With the environment around GOP presidential frontrunner Donald Trump’s campaign continuing to deteriorate — incidents of violence and threatened violence between Trump supporters, Trump campaign staff and protestors are now as routine as the candidate’s slurs against everyone from Muslims to his fellow candidates — it was only a matter of time until ads using Trump’s own words against him began in earnest.

They’re certainly here now. And if the newest such spot, released Monday, is any indication, Trump had better buckle in for a seriously bumpy ride.

A GOP super-PAC called Our Principles PAC unveiled a withering take-down called “Quotes,” a one-minute spot featuring women reading actual Trump quotes about women.

“Bimbo. Dog. Fat pig,” the ad begins.

As with quotes in the rest of the spot, each descriptor is tied to a news story and specific outlet from which the material was drawn. Among the lowlights:

“I’d look her right in that fat, ugly face of hers.”

“You know, it really doesn’t matter what they write, as long as you’ve got a young and beautiful piece of ass.”

“Women, you have to treat them like shit.”

The ad concludes with several women saying, “This is how Donald Trump talks about our mothers, our sisters, our daughters. If you believe America deserves better, vote against Donald Trump.”

It was one of two ads released Monday by Our Principles, which is airing the spots on national cable and Florida broadcast outlets with a combined buy of $4 million.

The second — titled “Unifier?” — is drawn directly from one of the campaign’s recent controversies in which Trump campaign manager Corey Leandowski was accused of grabbing a reporter for Brietbart.com, Michelle Fields, with such force that she was left with bruises on her arm. Leandowski, the ad says, faces criminal charges in the matter.

Fields and some colleagues have since resigned from the Brietbart, a far-right outlet, over the lack of support they say it provided to Fields.

The ad features a string of video snippets of Trump at various campaign rallies “I’d like to punch ‘em in the face,” Trump says at one.

At another: “Knock the crap out of them,” he says.

The ad continues with an incident from North Carolina last Wednesday in which a Trump supporter punches a protestor as the protestor is being led out of a rally venue by police. It continues with footage of angry Trump supporters lashing out at individuals at other events. The supporter who punched the protestor — John McGraw, 78, who was subsequently arrested —  is shown talking on camera about the man he punched, saying, “Next time we see him, we might have to kill him.”

“Donald Trump’s too reckless and dangerous to be president,” the spot concludes.

Until the past few weeks, Republicans had been loathe to criticize Trump, who has relentlessly attacked anyone critical of him or his candidacy since jumping into the race last summer.

But with the controversial reality TV star now holding a 100-delegate lead toward winning the GOP nomination — built in part through his recent strong win in the Hawaii caucuses, which gave him 43 percent of the vote — and opportunities to stop him narrowing, establishment PACs and Trump’s fellow candidates are increasingly training their sights on him.

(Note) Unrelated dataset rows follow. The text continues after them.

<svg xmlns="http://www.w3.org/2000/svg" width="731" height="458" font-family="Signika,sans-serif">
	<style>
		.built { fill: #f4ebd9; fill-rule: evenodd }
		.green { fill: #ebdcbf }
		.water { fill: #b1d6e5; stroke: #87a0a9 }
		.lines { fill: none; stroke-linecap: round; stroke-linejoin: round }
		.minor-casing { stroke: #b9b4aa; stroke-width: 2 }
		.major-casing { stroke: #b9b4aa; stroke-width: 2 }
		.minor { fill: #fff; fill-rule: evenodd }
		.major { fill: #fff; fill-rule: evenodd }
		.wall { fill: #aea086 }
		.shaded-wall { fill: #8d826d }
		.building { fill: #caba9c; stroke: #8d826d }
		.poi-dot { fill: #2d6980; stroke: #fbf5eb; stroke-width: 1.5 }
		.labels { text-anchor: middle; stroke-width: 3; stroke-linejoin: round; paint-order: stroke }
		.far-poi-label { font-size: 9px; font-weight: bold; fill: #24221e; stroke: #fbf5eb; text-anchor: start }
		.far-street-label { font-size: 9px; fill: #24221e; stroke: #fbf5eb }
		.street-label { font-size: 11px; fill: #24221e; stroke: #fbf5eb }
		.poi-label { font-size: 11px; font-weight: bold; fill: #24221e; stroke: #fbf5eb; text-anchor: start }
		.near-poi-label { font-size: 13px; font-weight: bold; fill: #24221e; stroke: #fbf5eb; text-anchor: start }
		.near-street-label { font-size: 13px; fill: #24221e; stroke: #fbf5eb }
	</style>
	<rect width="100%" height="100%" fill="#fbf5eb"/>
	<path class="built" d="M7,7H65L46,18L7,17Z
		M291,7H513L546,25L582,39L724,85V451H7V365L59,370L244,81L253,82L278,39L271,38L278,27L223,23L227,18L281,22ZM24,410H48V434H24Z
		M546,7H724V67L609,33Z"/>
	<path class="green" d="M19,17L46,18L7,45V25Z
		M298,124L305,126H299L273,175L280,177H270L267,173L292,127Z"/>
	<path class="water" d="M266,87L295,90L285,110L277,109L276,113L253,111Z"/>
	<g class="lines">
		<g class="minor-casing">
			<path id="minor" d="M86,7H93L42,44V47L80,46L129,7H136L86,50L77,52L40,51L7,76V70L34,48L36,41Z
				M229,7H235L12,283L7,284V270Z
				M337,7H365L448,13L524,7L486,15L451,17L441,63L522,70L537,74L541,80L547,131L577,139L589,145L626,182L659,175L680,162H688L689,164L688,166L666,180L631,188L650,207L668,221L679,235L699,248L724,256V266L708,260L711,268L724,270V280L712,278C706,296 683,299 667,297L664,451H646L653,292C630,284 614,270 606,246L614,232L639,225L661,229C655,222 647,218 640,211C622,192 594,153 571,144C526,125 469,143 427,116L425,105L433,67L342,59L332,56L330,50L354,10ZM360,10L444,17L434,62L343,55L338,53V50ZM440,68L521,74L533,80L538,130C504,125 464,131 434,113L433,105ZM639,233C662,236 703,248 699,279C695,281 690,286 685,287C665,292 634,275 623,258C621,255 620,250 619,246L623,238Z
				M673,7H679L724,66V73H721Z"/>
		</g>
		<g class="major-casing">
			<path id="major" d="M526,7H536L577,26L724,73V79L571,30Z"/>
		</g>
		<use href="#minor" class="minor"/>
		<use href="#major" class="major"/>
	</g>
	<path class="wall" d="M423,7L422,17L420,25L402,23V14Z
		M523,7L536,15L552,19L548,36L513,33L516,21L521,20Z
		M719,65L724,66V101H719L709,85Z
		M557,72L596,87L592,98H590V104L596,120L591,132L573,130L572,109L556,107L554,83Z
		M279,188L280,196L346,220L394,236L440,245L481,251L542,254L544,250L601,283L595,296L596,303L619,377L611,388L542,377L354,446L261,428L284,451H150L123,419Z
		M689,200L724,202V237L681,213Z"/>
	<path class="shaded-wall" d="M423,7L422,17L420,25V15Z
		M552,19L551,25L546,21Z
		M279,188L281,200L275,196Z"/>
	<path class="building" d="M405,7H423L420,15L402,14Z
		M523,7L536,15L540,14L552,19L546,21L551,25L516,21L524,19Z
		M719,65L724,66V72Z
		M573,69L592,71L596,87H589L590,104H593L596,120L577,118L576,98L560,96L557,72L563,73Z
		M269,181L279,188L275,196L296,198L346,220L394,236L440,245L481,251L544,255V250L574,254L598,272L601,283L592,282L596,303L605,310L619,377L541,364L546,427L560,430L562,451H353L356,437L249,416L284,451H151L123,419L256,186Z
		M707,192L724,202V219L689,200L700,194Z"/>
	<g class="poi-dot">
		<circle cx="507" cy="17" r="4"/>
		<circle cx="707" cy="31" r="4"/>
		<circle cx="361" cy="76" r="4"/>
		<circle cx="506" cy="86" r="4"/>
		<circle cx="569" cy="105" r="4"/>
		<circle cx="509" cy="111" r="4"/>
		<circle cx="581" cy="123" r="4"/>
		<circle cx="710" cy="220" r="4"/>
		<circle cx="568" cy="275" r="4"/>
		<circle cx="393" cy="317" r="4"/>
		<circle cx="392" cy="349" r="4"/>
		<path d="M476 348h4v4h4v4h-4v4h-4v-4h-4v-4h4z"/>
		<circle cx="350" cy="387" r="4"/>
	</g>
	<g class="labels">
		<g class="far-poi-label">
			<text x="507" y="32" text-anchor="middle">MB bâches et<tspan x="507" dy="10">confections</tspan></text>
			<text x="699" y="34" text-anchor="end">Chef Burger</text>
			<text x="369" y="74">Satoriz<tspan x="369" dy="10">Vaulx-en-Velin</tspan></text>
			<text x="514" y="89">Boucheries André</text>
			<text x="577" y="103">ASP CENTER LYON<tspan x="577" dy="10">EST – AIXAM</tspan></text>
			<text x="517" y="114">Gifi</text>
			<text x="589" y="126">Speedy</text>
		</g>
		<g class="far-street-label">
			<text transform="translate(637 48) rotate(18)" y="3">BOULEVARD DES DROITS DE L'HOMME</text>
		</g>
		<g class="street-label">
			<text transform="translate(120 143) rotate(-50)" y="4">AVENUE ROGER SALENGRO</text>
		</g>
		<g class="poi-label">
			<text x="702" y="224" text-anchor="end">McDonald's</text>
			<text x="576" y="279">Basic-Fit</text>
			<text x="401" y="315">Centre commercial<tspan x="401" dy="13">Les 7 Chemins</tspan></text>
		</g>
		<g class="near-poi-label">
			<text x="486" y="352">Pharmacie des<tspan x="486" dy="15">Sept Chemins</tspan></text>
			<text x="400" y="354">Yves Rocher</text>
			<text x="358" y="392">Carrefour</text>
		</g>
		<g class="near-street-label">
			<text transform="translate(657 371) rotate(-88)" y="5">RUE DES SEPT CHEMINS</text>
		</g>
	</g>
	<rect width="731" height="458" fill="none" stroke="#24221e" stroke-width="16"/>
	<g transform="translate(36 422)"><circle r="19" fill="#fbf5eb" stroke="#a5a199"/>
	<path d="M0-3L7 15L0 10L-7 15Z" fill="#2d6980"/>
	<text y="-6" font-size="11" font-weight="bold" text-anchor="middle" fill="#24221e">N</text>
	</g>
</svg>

Our Principles is a prime example of those now taking aim: The PAC was founded by Republican strategist Katie Packer, a former Mitt Romney aide.

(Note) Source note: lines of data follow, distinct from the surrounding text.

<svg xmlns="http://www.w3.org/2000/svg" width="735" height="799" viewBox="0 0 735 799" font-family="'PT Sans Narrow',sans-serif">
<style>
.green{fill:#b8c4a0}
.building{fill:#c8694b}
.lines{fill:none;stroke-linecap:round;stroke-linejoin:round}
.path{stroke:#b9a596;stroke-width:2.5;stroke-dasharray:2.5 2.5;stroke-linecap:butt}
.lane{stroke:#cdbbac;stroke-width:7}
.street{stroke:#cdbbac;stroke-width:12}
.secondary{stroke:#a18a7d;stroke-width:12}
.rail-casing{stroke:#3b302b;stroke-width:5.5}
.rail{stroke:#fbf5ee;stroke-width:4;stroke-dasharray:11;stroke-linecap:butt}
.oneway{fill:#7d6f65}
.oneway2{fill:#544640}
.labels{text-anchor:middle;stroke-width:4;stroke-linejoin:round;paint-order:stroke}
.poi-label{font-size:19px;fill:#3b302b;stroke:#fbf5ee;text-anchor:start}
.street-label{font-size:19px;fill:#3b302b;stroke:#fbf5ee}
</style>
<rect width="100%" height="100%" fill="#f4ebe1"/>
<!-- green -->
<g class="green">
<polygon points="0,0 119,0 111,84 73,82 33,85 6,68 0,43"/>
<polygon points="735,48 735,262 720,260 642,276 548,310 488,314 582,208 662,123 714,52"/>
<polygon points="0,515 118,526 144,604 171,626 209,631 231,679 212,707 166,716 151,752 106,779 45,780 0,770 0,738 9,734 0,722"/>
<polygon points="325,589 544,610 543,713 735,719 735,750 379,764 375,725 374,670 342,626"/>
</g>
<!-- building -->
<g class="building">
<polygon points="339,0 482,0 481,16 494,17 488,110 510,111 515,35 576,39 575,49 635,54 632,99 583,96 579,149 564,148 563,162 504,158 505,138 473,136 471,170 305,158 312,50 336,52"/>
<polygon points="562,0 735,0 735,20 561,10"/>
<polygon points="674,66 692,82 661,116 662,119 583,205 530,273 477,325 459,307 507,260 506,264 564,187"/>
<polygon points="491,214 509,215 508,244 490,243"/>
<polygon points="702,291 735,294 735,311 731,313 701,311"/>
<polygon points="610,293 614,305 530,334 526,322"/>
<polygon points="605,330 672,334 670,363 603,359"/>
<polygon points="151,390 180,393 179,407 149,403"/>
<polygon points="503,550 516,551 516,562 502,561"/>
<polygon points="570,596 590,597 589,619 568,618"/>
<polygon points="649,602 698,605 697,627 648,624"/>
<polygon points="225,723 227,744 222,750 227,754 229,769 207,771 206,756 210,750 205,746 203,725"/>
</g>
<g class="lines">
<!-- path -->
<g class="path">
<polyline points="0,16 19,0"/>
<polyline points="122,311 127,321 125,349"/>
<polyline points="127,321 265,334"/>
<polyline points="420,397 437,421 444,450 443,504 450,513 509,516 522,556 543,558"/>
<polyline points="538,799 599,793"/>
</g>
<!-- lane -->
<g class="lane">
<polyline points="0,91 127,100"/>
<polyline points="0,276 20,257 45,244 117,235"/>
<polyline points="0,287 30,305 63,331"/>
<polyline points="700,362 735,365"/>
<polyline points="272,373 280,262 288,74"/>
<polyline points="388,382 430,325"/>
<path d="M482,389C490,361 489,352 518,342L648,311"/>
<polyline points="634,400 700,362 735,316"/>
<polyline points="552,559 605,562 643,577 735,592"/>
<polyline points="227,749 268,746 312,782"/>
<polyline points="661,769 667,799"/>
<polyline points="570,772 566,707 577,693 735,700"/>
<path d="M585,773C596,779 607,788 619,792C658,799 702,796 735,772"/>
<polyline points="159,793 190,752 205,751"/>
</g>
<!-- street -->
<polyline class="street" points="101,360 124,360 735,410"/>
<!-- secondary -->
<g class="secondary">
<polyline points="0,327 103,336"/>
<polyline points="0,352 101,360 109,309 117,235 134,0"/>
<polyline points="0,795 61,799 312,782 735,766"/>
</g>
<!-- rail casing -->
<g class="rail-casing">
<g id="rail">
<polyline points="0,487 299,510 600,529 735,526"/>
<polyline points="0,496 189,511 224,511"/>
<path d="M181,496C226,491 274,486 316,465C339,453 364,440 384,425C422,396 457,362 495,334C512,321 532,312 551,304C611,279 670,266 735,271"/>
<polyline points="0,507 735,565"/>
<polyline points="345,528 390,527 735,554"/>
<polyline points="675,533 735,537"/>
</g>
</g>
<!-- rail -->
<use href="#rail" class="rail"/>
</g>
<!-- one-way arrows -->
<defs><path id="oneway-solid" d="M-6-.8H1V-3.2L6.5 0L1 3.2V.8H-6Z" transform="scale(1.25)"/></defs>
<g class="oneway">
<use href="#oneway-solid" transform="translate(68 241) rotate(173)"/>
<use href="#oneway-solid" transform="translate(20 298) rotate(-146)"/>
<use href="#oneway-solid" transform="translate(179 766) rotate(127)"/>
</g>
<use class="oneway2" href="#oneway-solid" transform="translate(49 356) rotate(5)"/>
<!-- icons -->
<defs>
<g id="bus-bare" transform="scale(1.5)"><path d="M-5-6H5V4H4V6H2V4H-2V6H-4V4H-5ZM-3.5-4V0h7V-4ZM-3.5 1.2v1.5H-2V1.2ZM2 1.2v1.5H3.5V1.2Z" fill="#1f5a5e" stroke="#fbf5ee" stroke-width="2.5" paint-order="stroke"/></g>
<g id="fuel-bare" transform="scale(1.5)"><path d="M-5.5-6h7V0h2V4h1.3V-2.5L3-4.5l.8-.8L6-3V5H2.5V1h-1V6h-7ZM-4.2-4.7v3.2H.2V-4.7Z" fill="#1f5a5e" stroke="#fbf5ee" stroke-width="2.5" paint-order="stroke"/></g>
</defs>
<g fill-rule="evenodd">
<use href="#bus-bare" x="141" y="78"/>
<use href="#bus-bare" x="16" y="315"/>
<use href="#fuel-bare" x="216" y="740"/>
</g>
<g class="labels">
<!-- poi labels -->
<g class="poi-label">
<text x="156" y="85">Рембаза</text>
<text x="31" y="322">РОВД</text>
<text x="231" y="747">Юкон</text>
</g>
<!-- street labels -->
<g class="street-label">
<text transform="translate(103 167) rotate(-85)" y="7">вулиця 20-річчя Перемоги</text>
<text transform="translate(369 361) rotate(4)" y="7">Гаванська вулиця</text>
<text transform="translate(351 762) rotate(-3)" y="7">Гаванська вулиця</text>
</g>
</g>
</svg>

It has a wealth of material to choose from.

Since lobbing shocking slurs at Mexican immigrants as part of his candidacy announcement last year, Trump has rarely allowed more than a few days to go by without some outrageous insult or incredible statement. Hawaii Republicans heard some of Trump’s most outlandish recent remarks via a campaign robocall aimed at them days before the caucus featuring Trump’s often profane broadsides.

“I could stand in the middle of Fifth Avenue and shoot somebody, and I wouldn’t lose any voters, OK? …We’ll beat the shit out of them,” Trump says on the call, the audio lifted from Trump remarks at multiple campaign events. “It’s political bullshit, you understand?”

In recent weeks, the combination of heightened attention being given Trump in campaign news coverage and the intensity of a Republican campaign that still features four contenders has seemed to ramp up the pace of shocking comments and the volume with which they reverberate throughout the news cycle.

None of it seems to be negatively affecting Trump, though, who holds substantial leads in many polls in the delegate rich states of Florida, North Carolina, Illinois and Missouri, all of which vote Tuesday. In most cases, those polling leads have widened over the past month.